The expectation at the beginning of 2019 was still that the US and Eurozone central banks would raise policy interest rates (further) in 2019, thus prompting a continuation of the normalisation of the monetary policy. As a result of a cyclical slowdown in growth stemming mainly from increased uncertainty due to the US-China trade war, in combination with the lack of any noteworthy increase in inflation (forecasts), the policy interest rates were in fact lowered. The US central bank labelled it a ‘mid-cycle adjustment’ and lowered the interest rate three times by 25 basis points. Liquidity in the financial system was also increased. The ECB decided in September to not only lower the interest rate, but to also resume its bond-buying programme (for 20 billion per month).
Declining interest rates
The prospect of interest rate cuts by the central banks ensured that at the beginning of the year, equities markets made up much of the price drops of the last quarter of 2018. Later in the year, the prospect of a (partial) trade agreement between China and the United States caused price gains to be expanded. Equities markets in developed countries ultimately booked gains of almost 30%. Emerging markets booked gains of over 20%.

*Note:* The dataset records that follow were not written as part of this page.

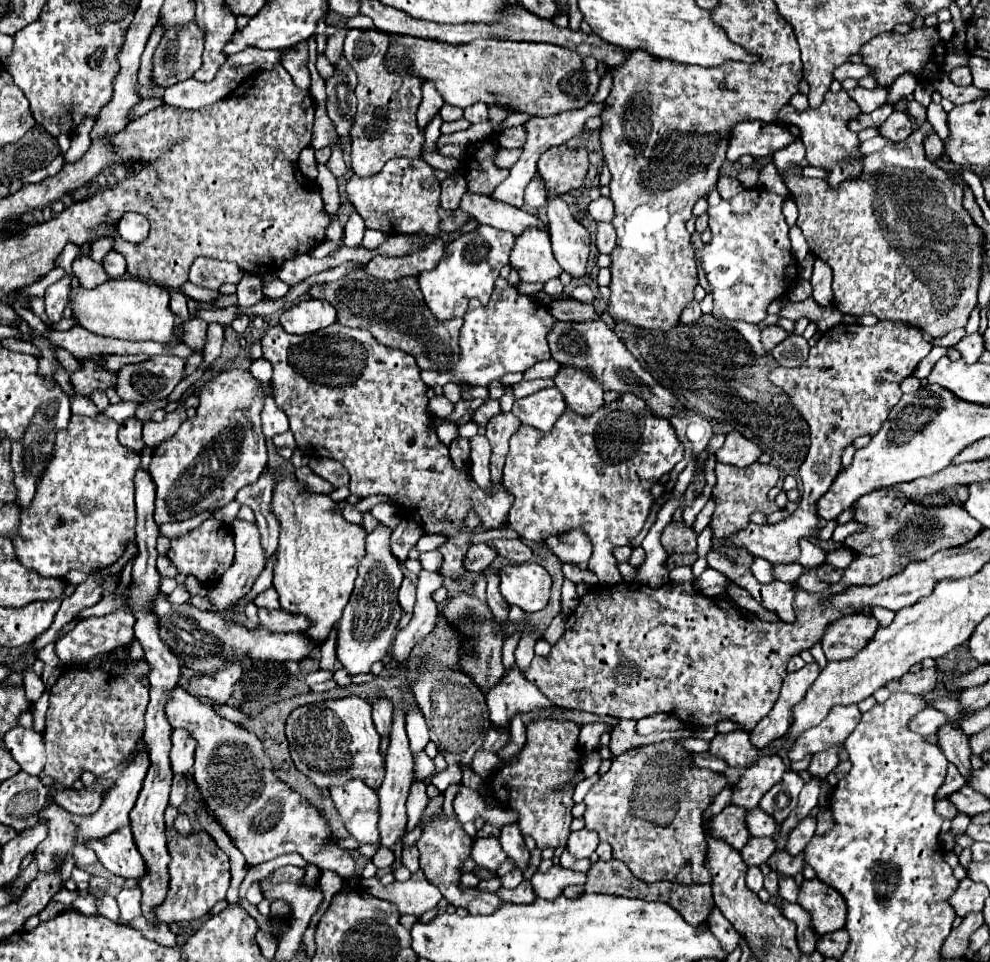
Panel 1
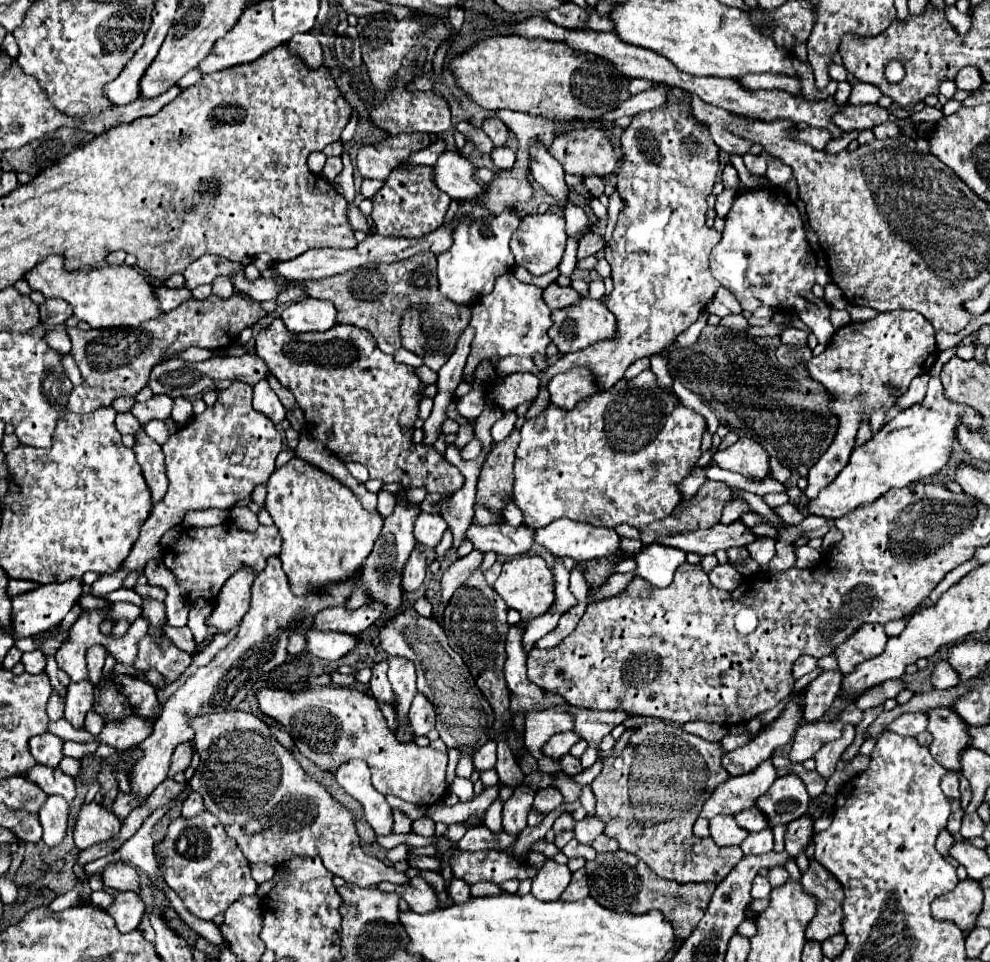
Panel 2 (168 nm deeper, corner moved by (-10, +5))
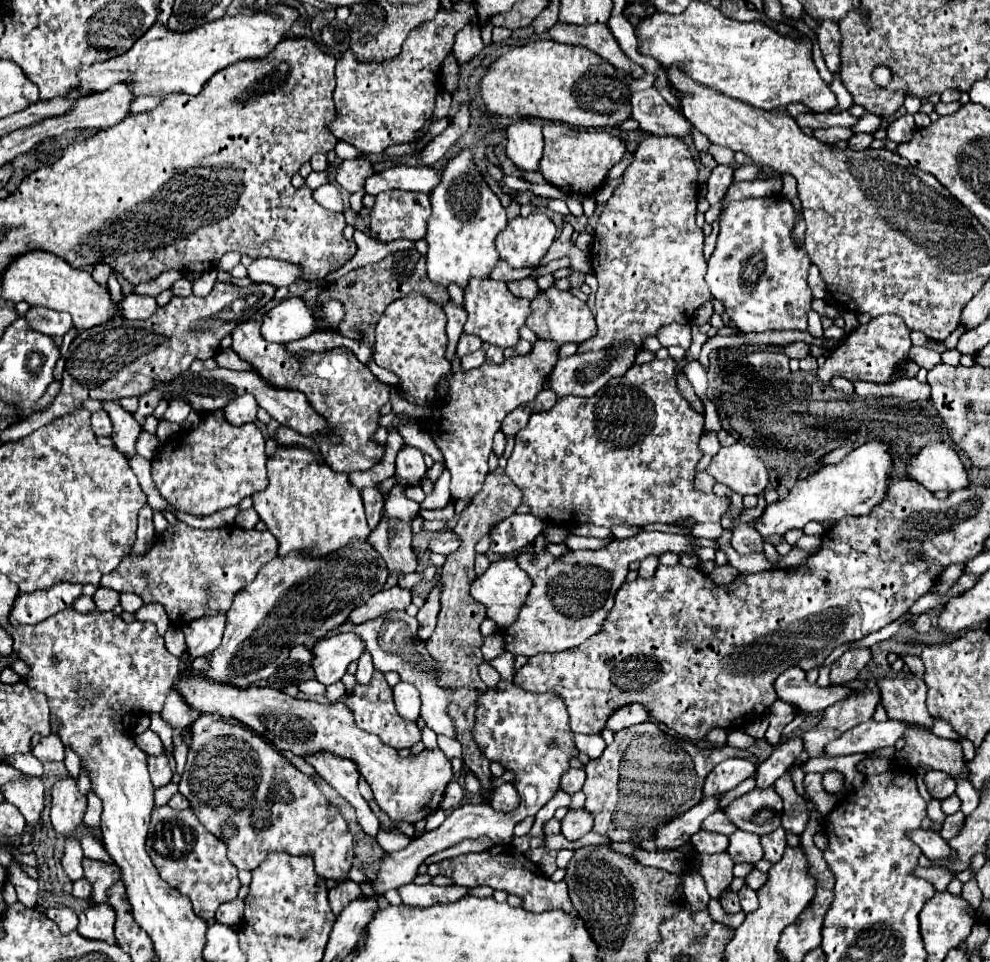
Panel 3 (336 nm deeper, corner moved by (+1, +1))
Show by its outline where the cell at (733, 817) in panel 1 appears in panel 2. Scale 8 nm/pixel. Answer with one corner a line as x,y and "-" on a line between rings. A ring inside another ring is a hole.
719,814
717,818
713,818
709,822
709,830
717,846
737,846
749,834
747,830
741,830
741,826
737,826
735,816
725,816
725,814

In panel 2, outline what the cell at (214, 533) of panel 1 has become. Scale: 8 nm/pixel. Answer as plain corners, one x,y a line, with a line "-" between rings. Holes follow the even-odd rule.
227,520
213,528
185,528
179,542
165,550
163,564
177,576
179,590
187,602
193,602
195,598
215,600
233,572
241,566
251,566
255,572
261,572
267,558
280,551
281,536
275,525
259,526
255,532
245,532

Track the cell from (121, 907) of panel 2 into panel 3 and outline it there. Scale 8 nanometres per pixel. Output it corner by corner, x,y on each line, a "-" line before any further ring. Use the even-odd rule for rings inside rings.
108,904
90,906
80,914
78,934
82,934
84,938
104,940
108,944
116,944
114,920
116,920
116,912

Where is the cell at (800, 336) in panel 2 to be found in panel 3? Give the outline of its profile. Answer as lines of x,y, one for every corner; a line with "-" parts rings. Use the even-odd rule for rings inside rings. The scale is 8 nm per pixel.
794,342
794,344
784,346
784,354
788,358
798,358
800,360
800,358
806,358
810,354
810,346
804,344
804,342

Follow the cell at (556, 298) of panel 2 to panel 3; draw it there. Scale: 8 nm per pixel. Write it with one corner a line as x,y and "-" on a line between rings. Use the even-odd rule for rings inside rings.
524,278
524,280
514,280
514,282
506,282
508,290
514,294
514,296
522,296
522,298
536,298
538,296
538,288
536,288
536,282
534,278

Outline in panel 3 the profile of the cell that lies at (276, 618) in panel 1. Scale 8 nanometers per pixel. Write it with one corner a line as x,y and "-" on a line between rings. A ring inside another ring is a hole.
394,586
390,590
382,590
378,594
374,594
374,598
368,600
368,604
356,608
350,614
350,620
354,624
358,622
366,622
370,618
378,618
380,614
386,614
390,610
406,610
412,602
412,592
408,588
400,588

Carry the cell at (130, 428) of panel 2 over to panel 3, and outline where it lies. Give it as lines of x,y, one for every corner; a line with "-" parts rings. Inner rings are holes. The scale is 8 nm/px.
98,410
92,414
92,430
96,436
110,436
112,434
112,422
110,418
106,416
104,410

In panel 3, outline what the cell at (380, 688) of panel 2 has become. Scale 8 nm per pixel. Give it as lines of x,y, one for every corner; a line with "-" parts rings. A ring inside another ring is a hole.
368,652
362,654
362,658
358,660
358,672
356,672
356,680
360,684
368,684
370,678
372,678
372,672
374,672
374,666
372,666
372,658

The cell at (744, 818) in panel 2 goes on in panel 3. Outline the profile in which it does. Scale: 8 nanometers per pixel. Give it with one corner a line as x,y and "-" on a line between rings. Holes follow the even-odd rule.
718,810
718,814
710,814
710,818
706,818
706,822
702,822
702,830
730,836
736,828
734,828
734,824
726,818
726,814
724,814
722,810

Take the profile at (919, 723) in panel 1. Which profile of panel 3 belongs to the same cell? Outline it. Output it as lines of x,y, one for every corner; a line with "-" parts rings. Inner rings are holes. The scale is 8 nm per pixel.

The low interest rates had already anticipated the policy turnaround by the central banks, and a decline set in from autumn 2018 onwards. For 2019 as a whole, the German 10-year interest rate fell 45 basis points to -0.20%. A level of -0.71% was reached in the interim, followed however by recovery. The 30-year swap rate was briefly negative for the first time, but finished the year at 0.60%. The decrease in long-term interest rates ensured that bonds achieved a positive return.
Rising oil price
Brent oil started the year with a substantial increase. Inventories decreased, due to sanctions the United States imposed on Venezuela, among other reasons. The oil price continued to rise over the course of the year, due in part to attacks carried out on two important oil installations in Saudi Arabia. The installations - which accounted for 50% of Saudi oil production - were quickly repaired, however, causing the price shock to disappear. The rise in the oil price continued at the end of the year. Commodities investors invest in forward contracts. Before the expiration of the contract, it is sold and new contracts with a longer term are bought in, a process that repeats itself monthly. Because of the lower inventories, forward contracts are in backwardation, meaning that the price of future contracts is lower than the spot rate. This generates a positive roll yield.
The total return on client investment portfolios was positive. All asset classes except for currency hedge and inflation instruments contributed positively. Equities, commodities and listed property saw the highest returns. Government bonds and interest rate swaps, among others, likewise achieved a positive return. At the same time, the long-term interest rates in the Eurozone decreased, pushing up pension liabilities (what we need to pay to pensioners in the future and currently).